The Serbian Journalists' Association building was erected in 1934 in Vračar in Belgrade in 28, Resavska Street, as a project of the Croatian architect Ernest Weissmann (1903–1985). It was officially opened on 7 April 1935.

==Description==

It is one of the most modern buildings in Belgrade, implemented in the spirit of modern architecture, built of reinforced concrete, brick, iron and glass. It is conceived as an extremely modern business and residential building of cubic form, interpolated into a series of adjacent objects. Its spatial organization applied several elements of Corbusier free plan, with a liquid, flexible and functionally interchangeable space with a spacious club room on the ground floor.

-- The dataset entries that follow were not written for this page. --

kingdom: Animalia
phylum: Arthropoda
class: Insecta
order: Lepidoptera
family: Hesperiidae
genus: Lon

The glazed circular staircase, in the spirit of the constructivist-functionalist doctrine, drawn into a vertical rectangular concrete frame with rectangular loggias, was a very innovative motif in the Belgrade architecture of the time. The facade of the journalists' house is smooth, without ornaments and zone divisions, based on the axis of symmetry and highlighting the main motif. The flat facade is accentuated by the free poles on the ground floor, horizontal floors and accented by a final withdrawn storey.

==Significance==
In the scientific and publicizing historiography of Serbian architecture from its erection until today, the house stands out as the most consistent example of early Belgrade functionalistic architecture, and as the cleanest monument of modern architecture from the first half of the fourth decade of the last century, which lead it to be declared a cultural monument. in 1997.

The Journalists' House is one of the most significant buildings in Belgrade conceived in a modern spirit. In addition to its architectural value, it is important as a meeting place for journalists, publicists, writers and prominent personalities from the cultural life of Serbia.